> Written problem
Could you give back only the material from the line with "genus: Haplopappus" to the line with "family: Muridae", swapping "phylum" for "division" and leaving everything else unchanged? Omit the pictures.

> Records for the task
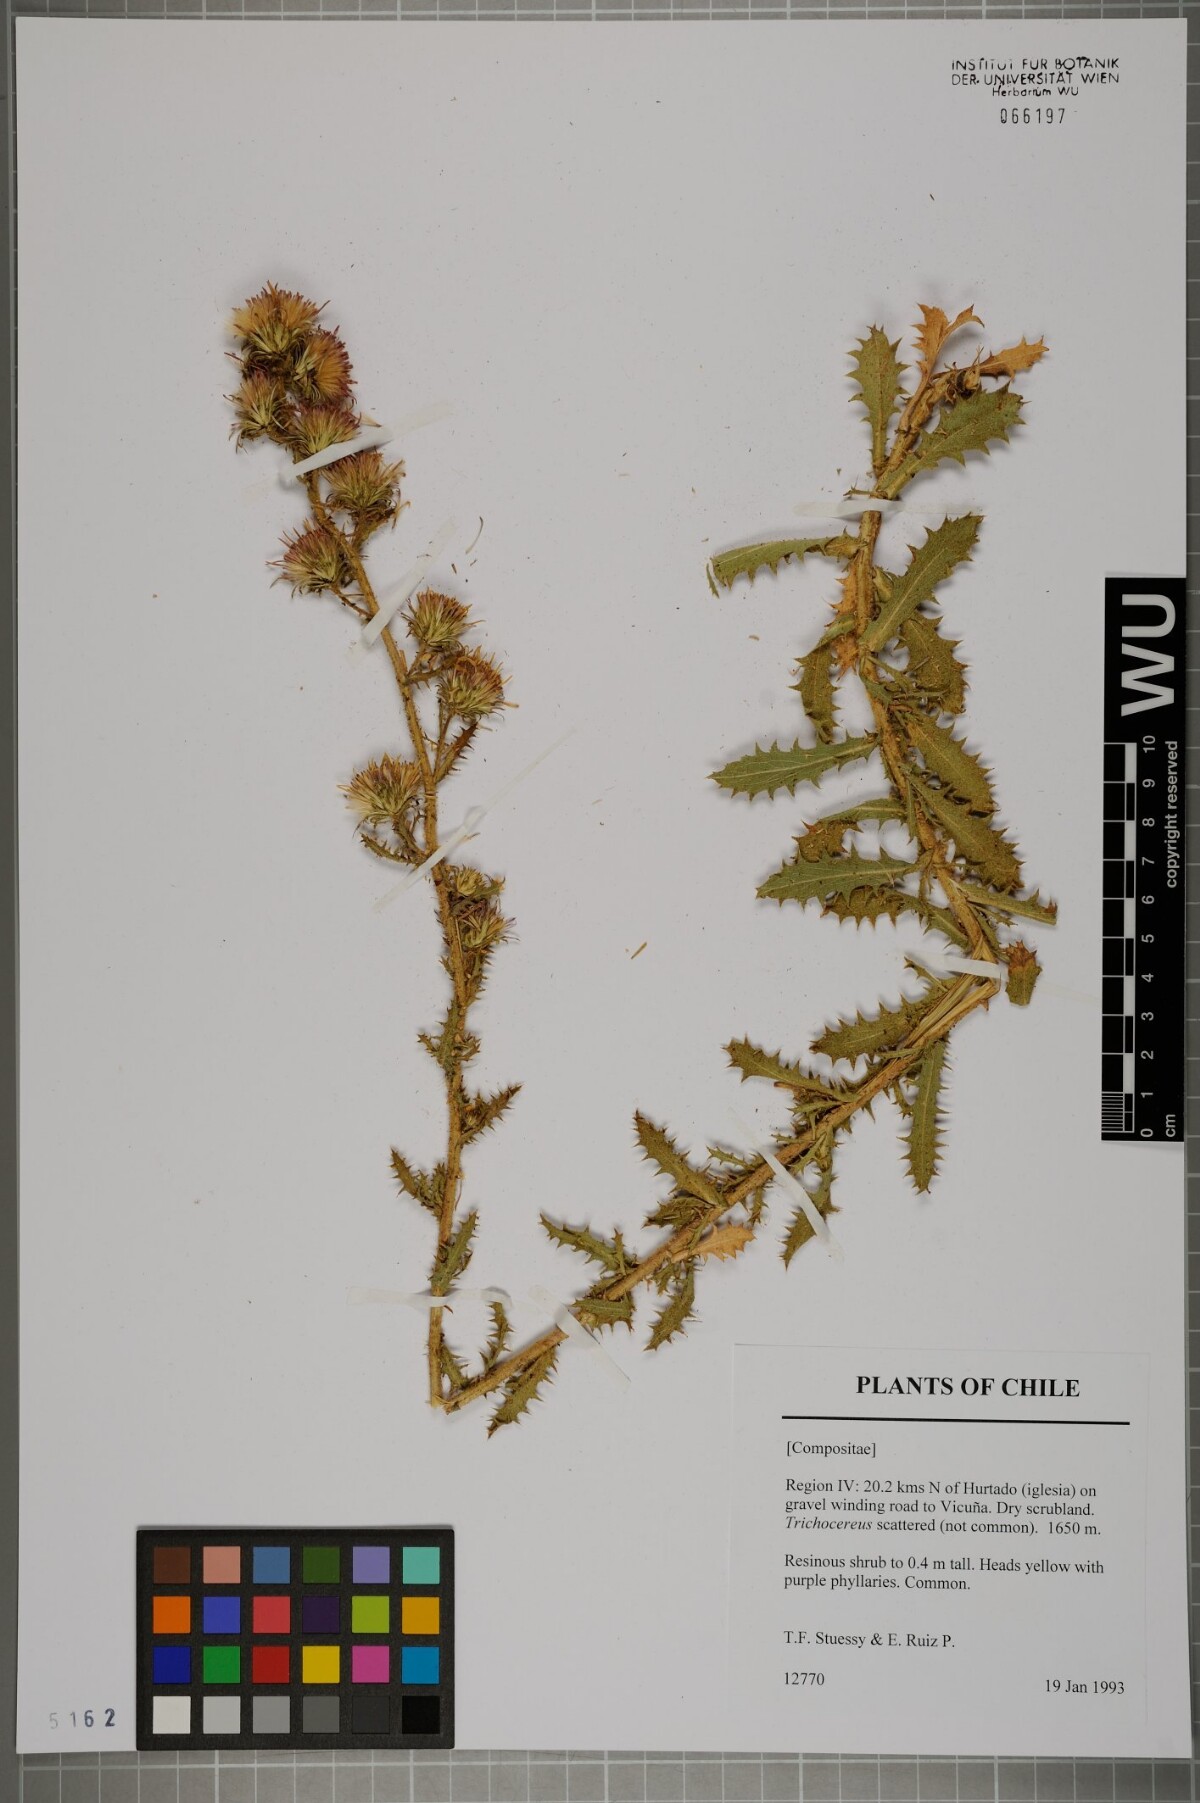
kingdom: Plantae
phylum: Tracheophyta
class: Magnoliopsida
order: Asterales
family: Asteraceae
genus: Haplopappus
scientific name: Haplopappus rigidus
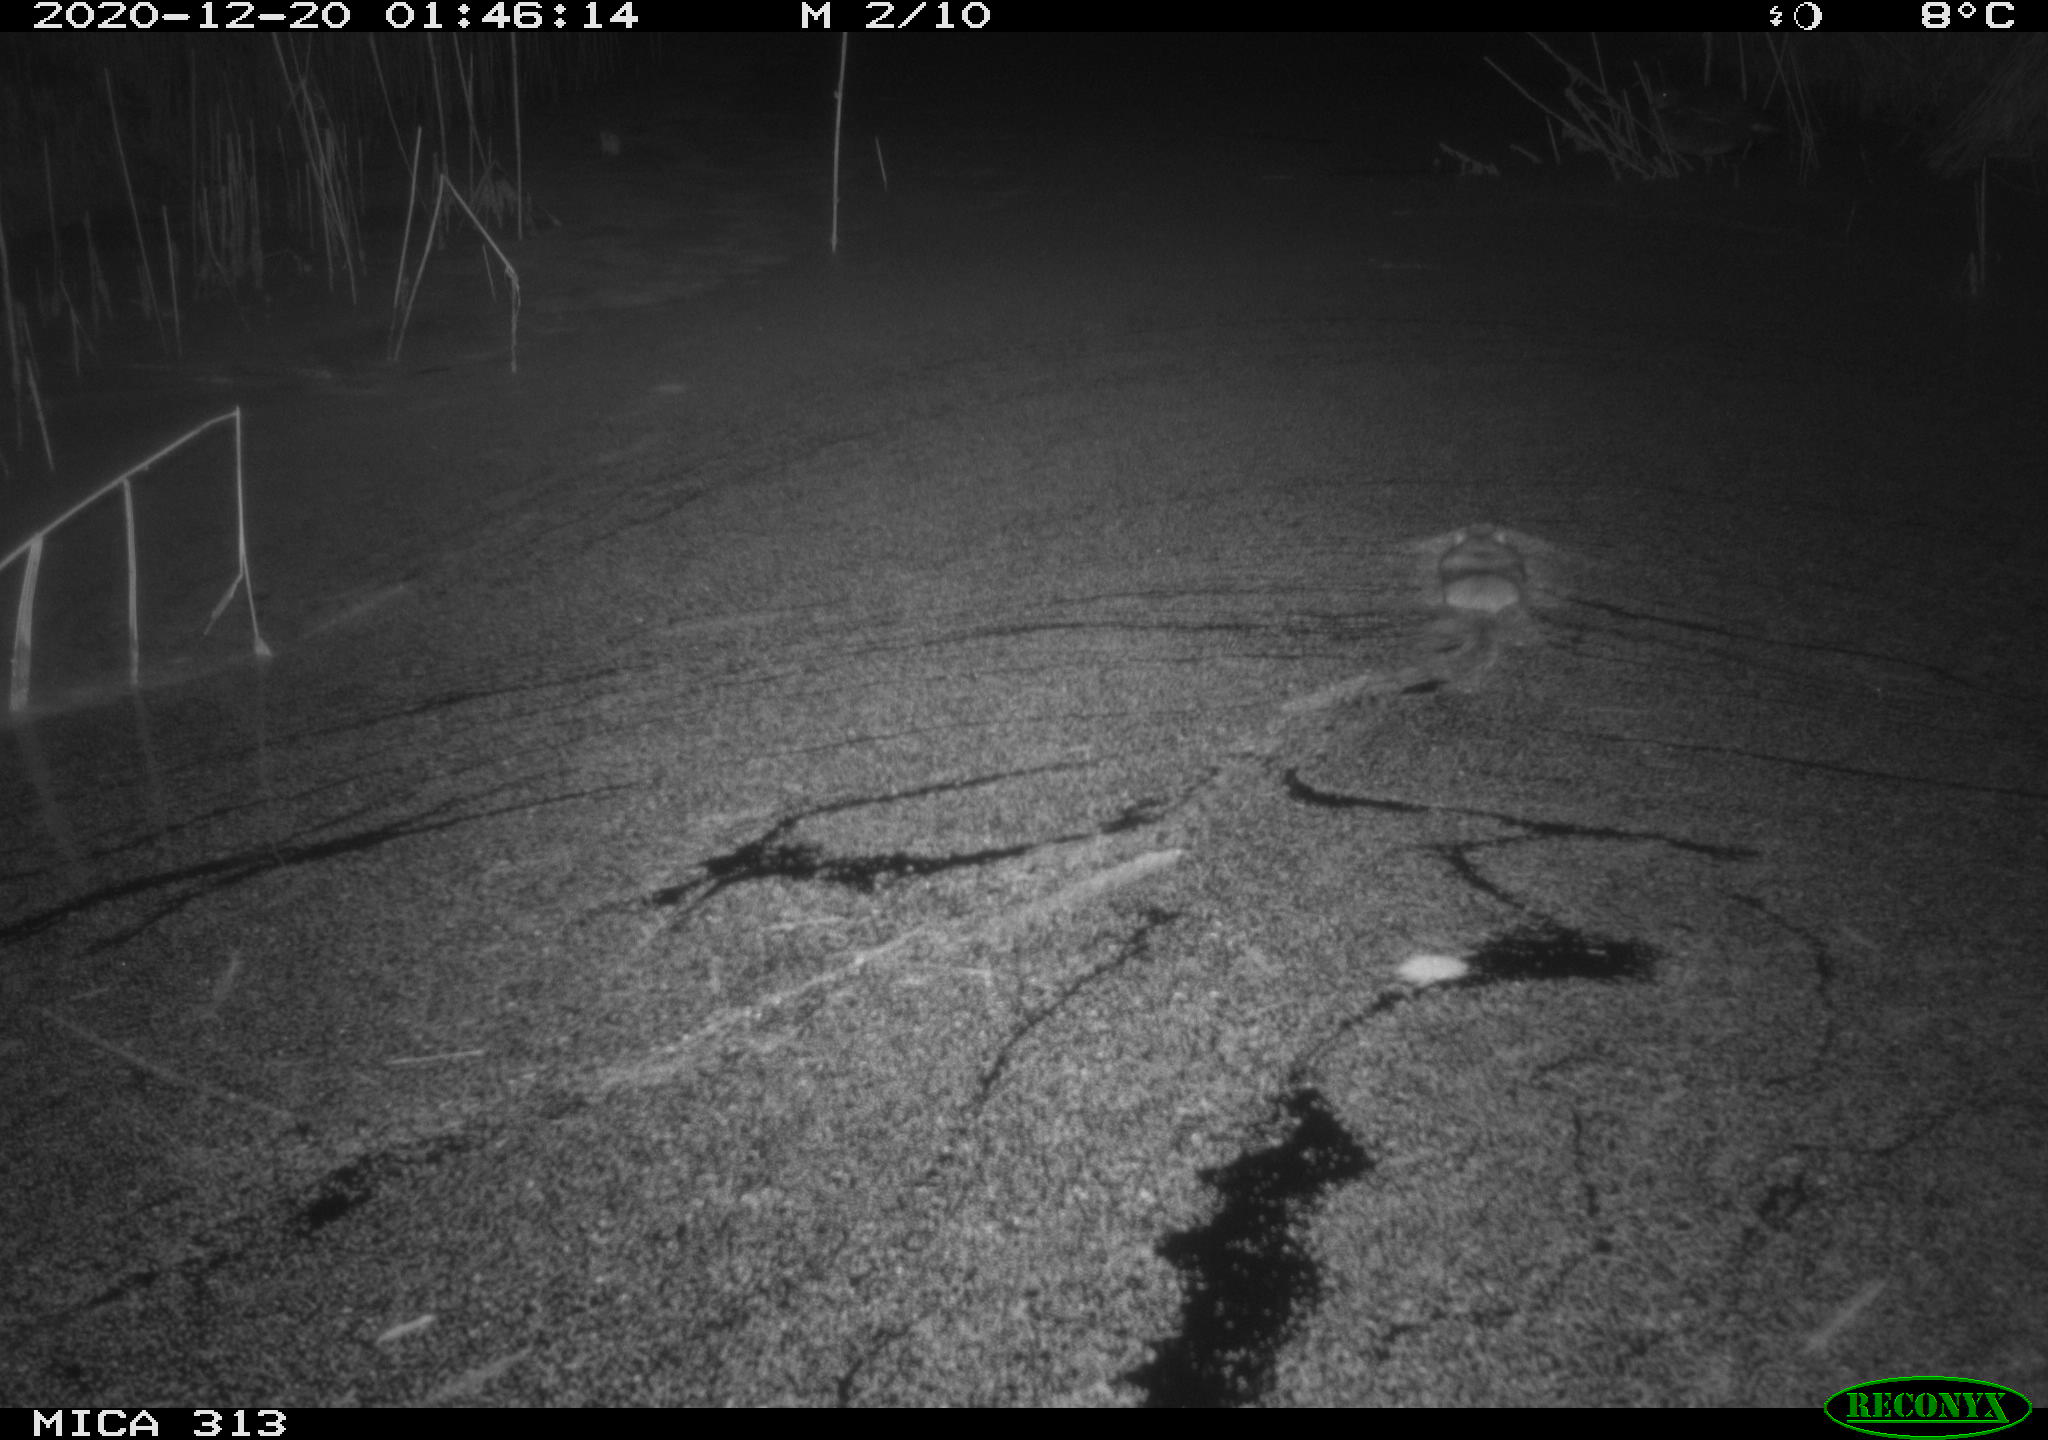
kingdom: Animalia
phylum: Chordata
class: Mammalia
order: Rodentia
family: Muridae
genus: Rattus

--

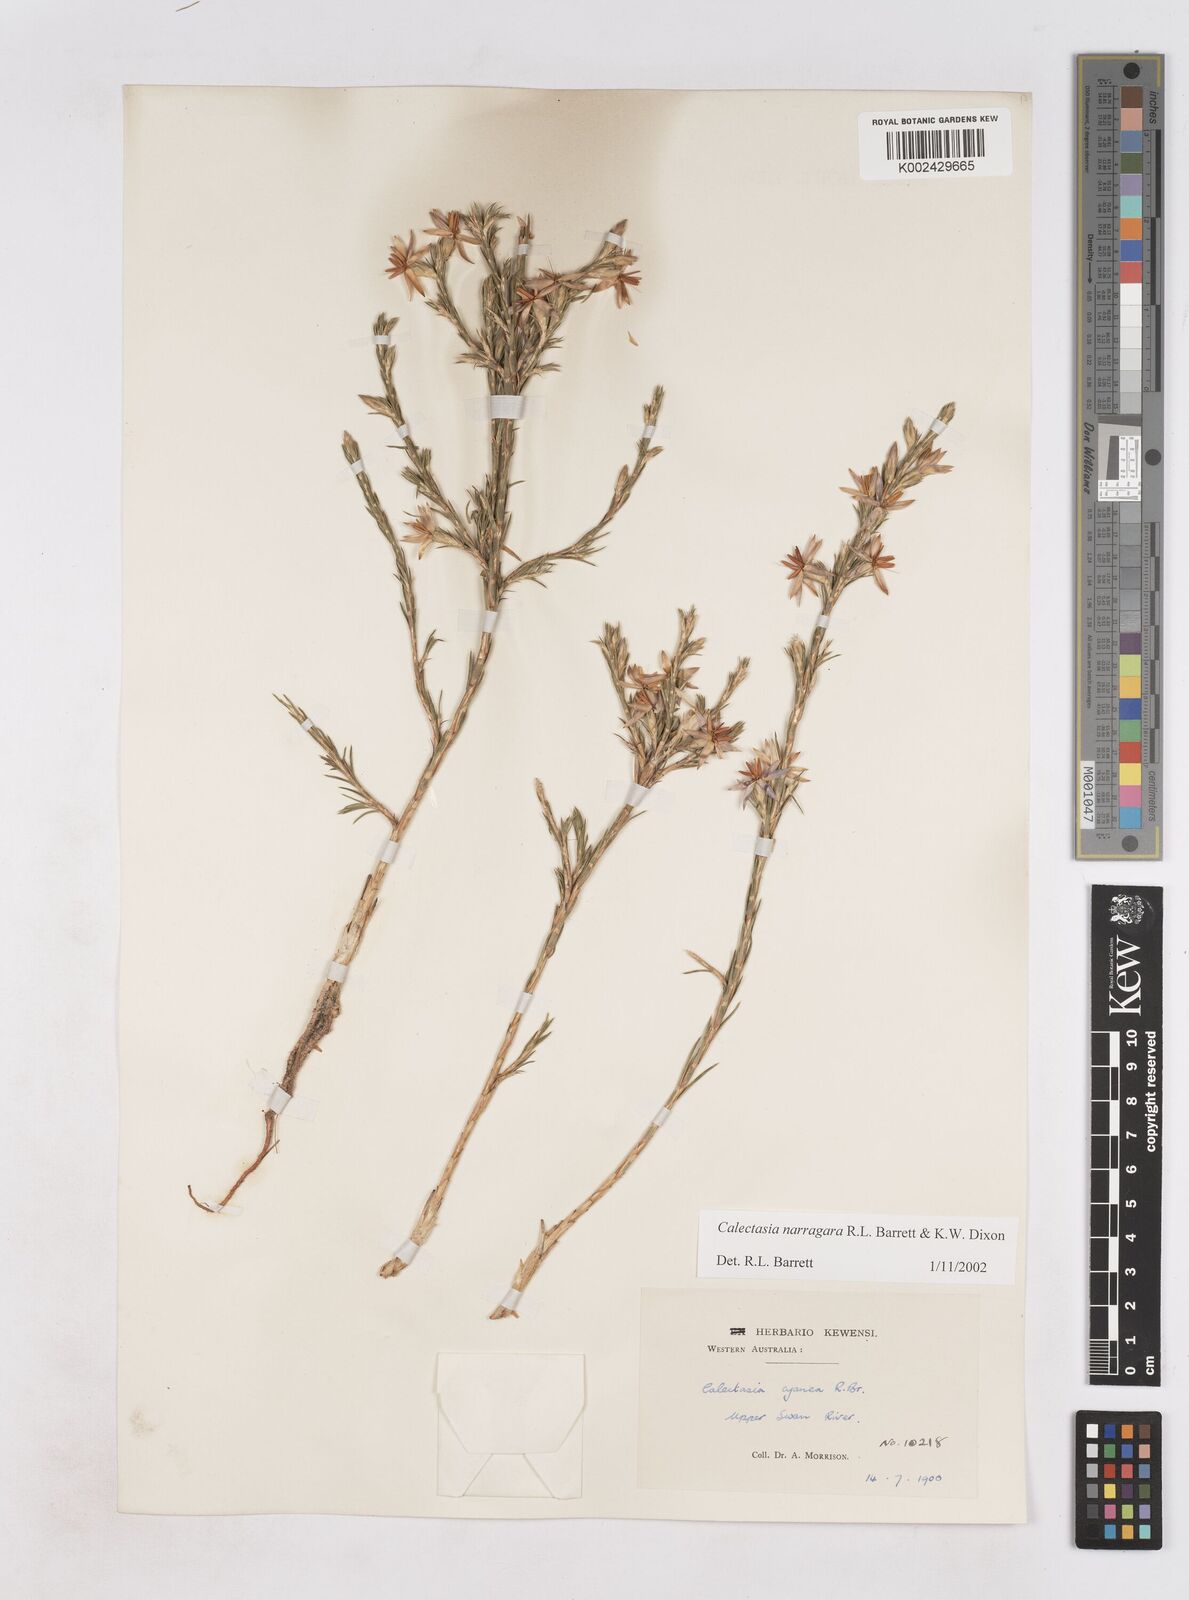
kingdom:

> Result of the task
genus: Haplopappus
scientific name: Haplopappus rigidus
kingdom: Animalia
division: Chordata
class: Mammalia
order: Rodentia
family: Muridae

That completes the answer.